On Sept. 30, 1967, the Great Canadian Oil Sands facility opened north of Fort McMurray, Alta., with much fanfare, bunting and speeches by politicians.
It was the first large-scale commercial operation of the oilsands, and the result of a gamble taken by Philadelphia’s Sun Oil and its chief executive, J. Howard Pew, and by 100,000 Alberta households who invested $1,500 each to buy a bond to fund construction of the facility.
Alberta’s premier at the time, Ernest Manning, stood on a podium and declared, “This is a historic day for the province of Alberta, and it is fitting that we are here today to dedicate this plant not merely to the production of oil, but to the continual progress and enrichment of mankind.”
While this is typical political hyperbole, Manning nailed at least the first part of his statement — it’s hard to think anything else that has so affected the economic direction of Alberta in the past half century. But it’s doubtful that any of the dignitaries or oil workers that day could have predicted the rocky road ahead.
Not just the economics, which have always been touch and go, but the shifting place that the oilsands hold in the Canadian consciousness, from being considered crucial in the era of the OPEC oil embargo to the current discomfort many Canadians feel about the resource in the era of climate change.
Sun Oil takes a flyer
Decades of research went into how best to separate bitumen from sand, research that continues today.
The Great Canadian Oil Sands operation itself was the story of Alberta wanting to demonstrate the economic viability of the oilsands and Pew’s Philadelphia’s Sun Oil being willing to take a flyer in 1960s, according to Paul Chasko, an oilsands historian at the University of Calgary.
“Not because this was going to produce anything tangible for the company in the short term,” said Chasko. “But because Pew had a sense this was important and had to be done, and because this was going to pay dividends in the long run.”
Pew’s gamble appeared unwise in the first few years of development. CBC News archives contain stories of Sun Oil taking hits on its oilsands projects through much of the 1970s. The project lost money for many years, and according to the biography of former executive Rick George, the Canadian oilsands were considered “Pew’s folly” even into the 1990s.
The Trudeau factor
Great Canadian Oil Sands was not the only player in Fort McMurray in the 1960s. The Syncrude consortium, which began as a research project, was also applying for permits in the late ’60s and nearly fell off a cliff as its costs doubled during the construction phase to more than $2 billion. One of the backing companies, Atlantic Richfield, pulled out because it wanted to develop its oil discovery in Alaska’s Prudhoe Bay.

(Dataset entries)
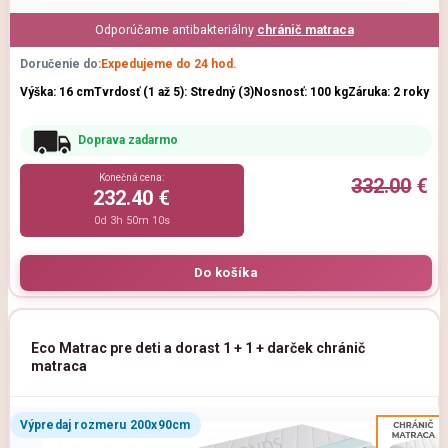
Odporúčame antibakteriálny
chránič matraca
Doručenie do:
Expedujeme do 24 hod.
Výška: 16 cm
Tvrdosť (1 až 5): Stredný (3)
Nosnosť: 100 kg
Záruka: 2 roky
Doprava zadarmo
Konečná cena:
332.00
€
232.40 €
0d 3h 50m 9s
Eco Matrac pre deti a dorast 1 + 1 + darček chránič
matraca
Výpredaj rozmeru 200x90cm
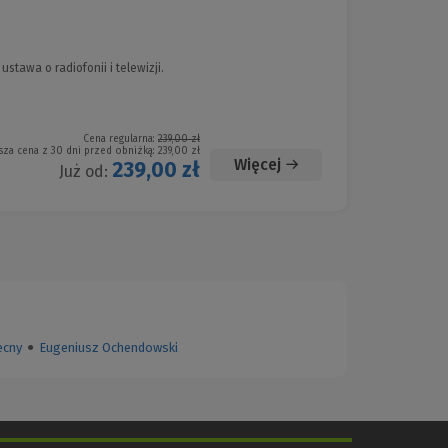
awa o radiofonii i telewizji.
Cena regularna:
239,00 zł
sza cena z 30 dni przed obniżką:
239,00 zł
Więcej
239,00 zł
Już od:
ecny
●
Eugeniusz Ochendowski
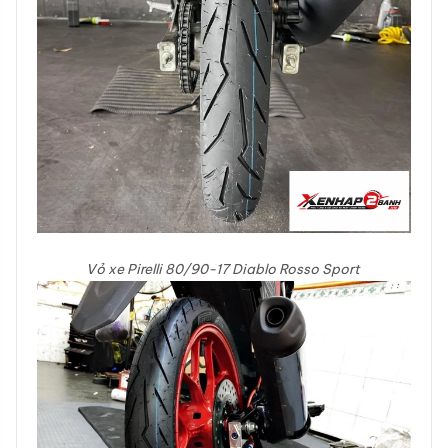
Vỏ xe Pirelli 80/90-17 Diablo Rosso Sport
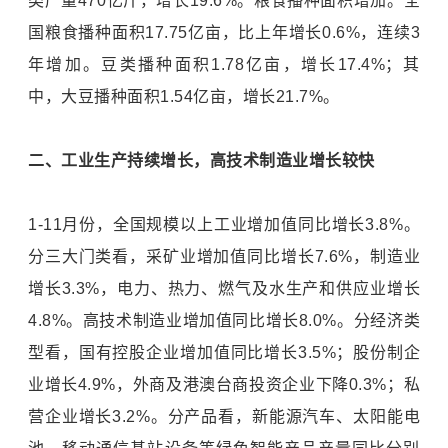
类产量470亿斤，增长19.6%。粮食播种面积增加。全
国粮食播种面积17.75亿亩，比上年增长0.6%，连续3
年增加。豆类播种面积1.78亿亩，增长17.4%；其
中，大豆播种面积1.54亿亩，增长21.7%。
二、工业生产持续增长，高技术制造业增长较快
1-11月份，全国规模以上工业增加值同比增长3.8%。
分三大门类看，采矿业增加值同比增长7.6%，制造业
增长3.3%，电力、热力、燃气及水生产和供应业增长
4.8%。高技术制造业增加值同比增长8.0%。分经济类
型看，国有控股企业增加值同比增长3.5%；股份制企
业增长4.9%，外商及港澳台商投资企业下降0.3%；私
营企业增长3.2%。分产品看，新能源汽车、太阳能电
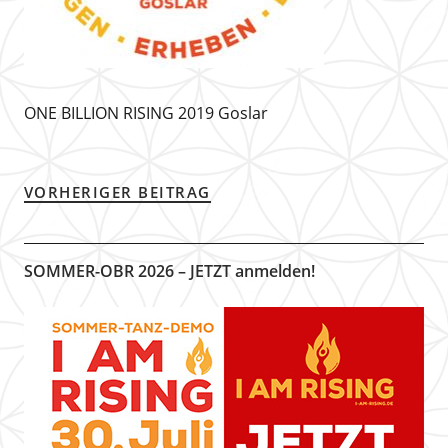
ONE BILLION RISING 2019 Goslar
VORHERIGER BEITRAG
SOMMER-OBR 2026 – JETZT anmelden!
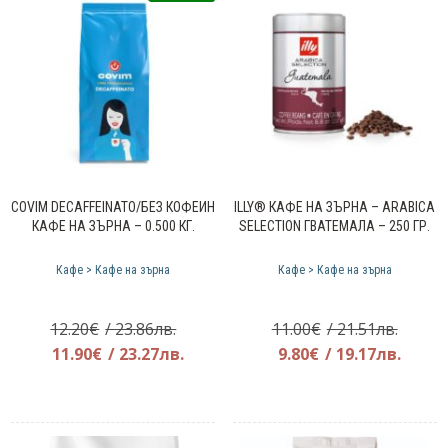
COVIM DECAFFEINATO/БЕЗ КОФЕИН
ILLY® КАФЕ НА ЗЪРНА – ARABICA
КАФЕ НА ЗЪРНА – 0.500 КГ.
SELECTION ГВАТЕМАЛА – 250 ГР.
Кафе > Кафе на зърна
Кафе > Кафе на зърна
Original
Origin
12.20
€
/ 23.86лв.
11.00
€
/ 21.51лв.
price
Текущата
price
Теку
11.90
€
/ 23.27лв.
9.80
€
/ 19.17лв.
was:
цена
was:
цена
12.20€.
е:
11.00€
е:
11.90€.
9.80€.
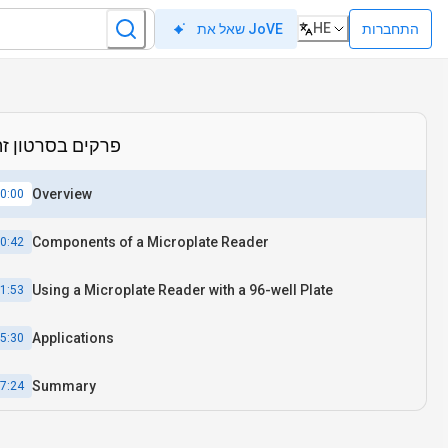
HE
התחברות
שאל את JoVE
פרקים בסרטון זה
Overview
0:00
Components of a Microplate Reader
0:42
Using a Microplate Reader with a 96-well Plate
1:53
Applications
5:30
Summary
7:24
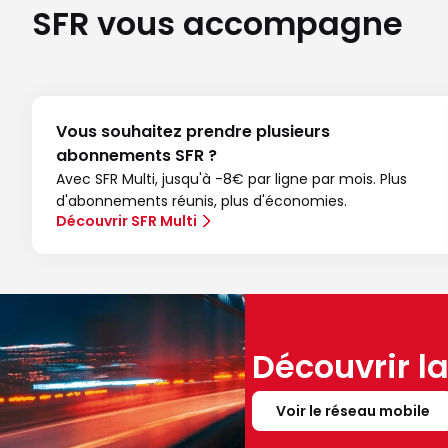
SFR vous accompagne
Vous souhaitez prendre plusieurs
abonnements SFR ?
Avec SFR Multi, jusqu'à -8€ par ligne par mois. Plus
d'abonnements réunis, plus d'économies.
Découvrir SFR Multi
Découvrir l
Voir le réseau mobile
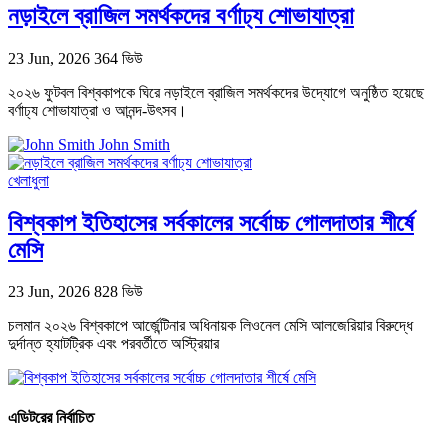
নড়াইলে ব্রাজিল সমর্থকদের বর্ণাঢ্য শোভাযাত্রা
23 Jun, 2026
364 ভিউ
২০২৬ ফুটবল বিশ্বকাপকে ঘিরে নড়াইলে ব্রাজিল সমর্থকদের উদ্যোগে অনুষ্ঠিত হয়েছে
বর্ণাঢ্য শোভাযাত্রা ও আনন্দ-উৎসব।
John Smith
খেলাধুলা
বিশ্বকাপ ইতিহাসের সর্বকালের সর্বোচ্চ গোলদাতার শীর্ষে
মেসি
23 Jun, 2026
828 ভিউ
চলমান ২০২৬ বিশ্বকাপে আর্জেন্টিনার অধিনায়ক লিওনেল মেসি আলজেরিয়ার বিরুদ্ধে
দুর্দান্ত হ্যাটট্রিক এবং পরবর্তীতে অস্ট্রিয়ার
এডিটরের নির্বাচিত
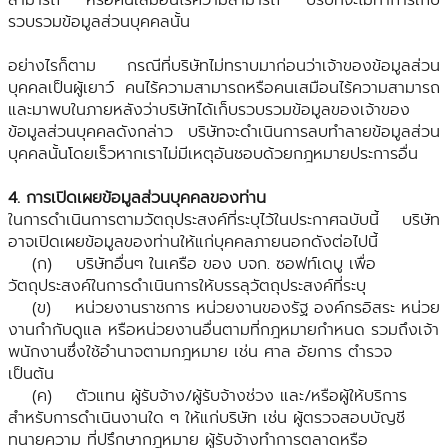
รวบรวมข้อมูลส่วนบุคคลนั้น
อย่างไรก็ตาม กรณีที่บริษัทไม่ทราบมาก่อนว่าเจ้าของข้อมูลส่วน
บุคคลเป็นผู้เยาว์ คนไร้ความสามารถหรือคนเสมือนไร้ความสามารถ
และมาพบในภายหลังว่าบริษัทได้เก็บรวบรวมข้อมูลของเจ้าของ
ข้อมูลส่วนบุคคลดังกล่าว บริษัทจะดำเนินการลบทำลายข้อมูลส่วน
บุคคลนั้นโดยเร็วหากเราไม่มีเหตุอันชอบด้วยกฎหมายประการอื่น
4. การเปิดเผยข้อมูลส่วนบุคคลของท่าน
ในการดำเนินการตามวัตถุประสงค์ที่ระบุไว้ในประกาศฉบับนี้ บริษัท
อาจเปิดเผยข้อมูลของท่านให้แก่บุคคลภายนอกดังต่อไปนี้
(ก) บริษัทอื่นๆ ในเครือ ของ บจก. ซอฟท์เดบู เพื่อ
วัตถุประสงค์ในการดำเนินการให้บรรลุวัตถุประสงค์ที่ระบุ
(ข) หน่วยงานราชการ หน่วยงานของรัฐ องค์กรอิสระ หน่วย
งานกำกับดูแล หรือหน่วยงานอื่นตามที่กฎหมายกำหนด รวมถึงเจ้า
พนักงานซึ่งใช้อำนาจตามกฎหมาย เช่น ศาล อัยการ ตำรวจ
เป็นต้น
(ค) ตัวแทน ผู้รับจ้าง/ผู้รับจ้างช่วง และ/หรือผู้ให้บริการ
สำหรับการดำเนินงานใด ๆ ให้แก่บริษัท เช่น ผู้ตรวจสอบบัญชี
ทนายความ ที่ปรึกษากฎหมาย ผู้รับจ้างทำการตลาดหรือ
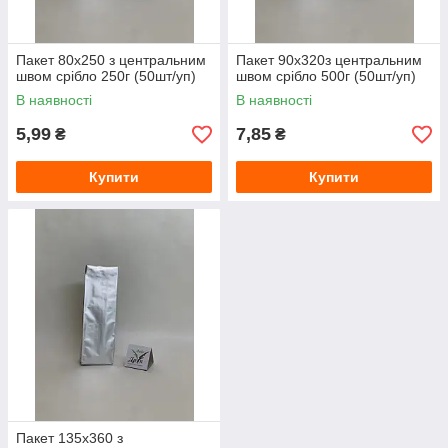
Пакет 80х250 з центральним
Пакет 90х320з центральним
швом срібло 250г (50шт/уп)
швом срібло 500г (50шт/уп)
В наявності
В наявності
5,99
7,85
₴
₴
Купити
Купити
Пакет 135х360 з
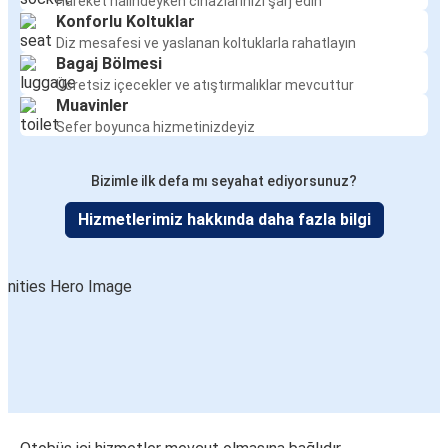
Hareket halindeyken cihazlarınızı şarj edin
Konforlu Koltuklar
Diz mesafesi ve yaslanan koltuklarla rahatlayın
Bagaj Bölmesi
Ücretsiz içecekler ve atıştırmalıklar mevcuttur
Muavinler
Sefer boyunca hizmetinizdeyiz
Bizimle ilk defa mı seyahat ediyorsunuz?
Hizmetlerimiz hakkında daha fazla bilgi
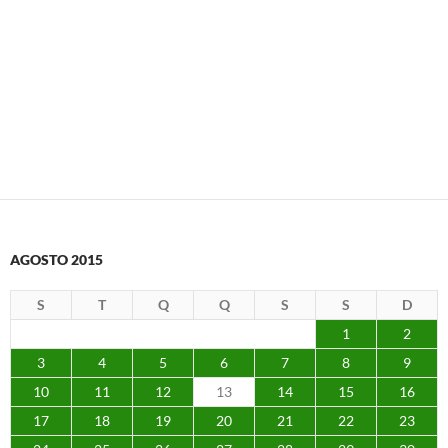
AGOSTO 2015
S
T
Q
Q
S
S
D
1
2
3
4
5
6
7
8
9
10
11
12
13
14
15
16
17
18
19
20
21
22
23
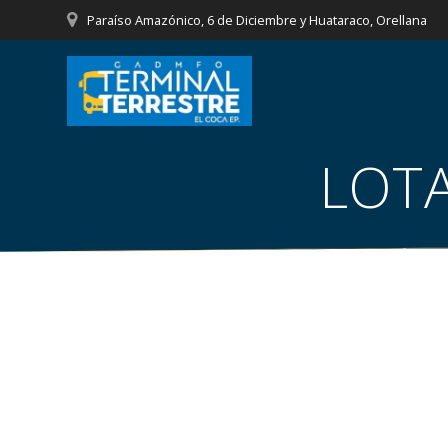
Saltar
Paraíso Amazónico, 6 de Diciembre y Huataraco, Orellana
al
contenido
LOTA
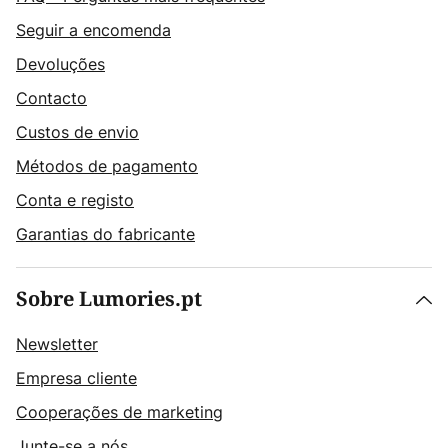
Seguir a encomenda
Devoluções
Contacto
Custos de envio
Métodos de pagamento
Conta e registo
Garantias do fabricante
Sobre Lumories.pt
Newsletter
Empresa cliente
Cooperações de marketing
Junte-se a nós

### Exercise requirements:
**A.** According to the oilsands article, why was Sun Oil willing to back the Great Canadian Oil Sands project even though it would not produce anything tangible for the company in the short term? Answer in one to three sentences.
**B.** Please answer these questions from the oilsands article, one line each:
(i) On what date did the Great Canadian Oil Sands facility open?
(ii) How much did each of the Alberta households invest to buy a bond?
(iii) To more than what amount did Syncrude's costs rise during construction?
**C.** Carry on the oilsands article from its final sentence.
These items come from a different source than the oilsands article.

### Answers provided:
**A.** Pew had a sense that the project was important and had to be done. He also believed it would pay dividends in the long run.

**B.**
(i) Sept. 30, 1967
(ii) $1,500
(iii) $2 billion

**C.**
This all probably sounds familiar to anyone who has watched the oilsands over the past decade, as escalating costs and foreign oil companies with priorities outside of Alberta are a constant theme.
But in 1973, Prime Minister Pierre Trudeau stepped in to save Syncrude. With Atlantic Richfield out, the project’s other partners were sent scrambling, and the federal government took a 15 per cent stake in Syncrude. Ontario’s government took 10 per cent, and Alberta a further 10 per cent, saving the project from falling apart.
This may seem surprising now, but in the early ’70s, oil seemed scarce and Ontario bought its energy from offshore sources, where prices were spiking because of moves by OPEC. For his part, Trudeau wanted lots of fossil fuel development in Canada. The conflict between Alberta and Ottawa at that time was over pricing and ownership of the resource.
“The tremendous concern at the time was that oil was the scarce resource,” said John English, historian and former Ontario MP.
“We needed it, there was no concerns at that time about climate change; if there was any fear, it was nuclear winter. The result was that this was a bet on the future by a province that needed cheaper energy.”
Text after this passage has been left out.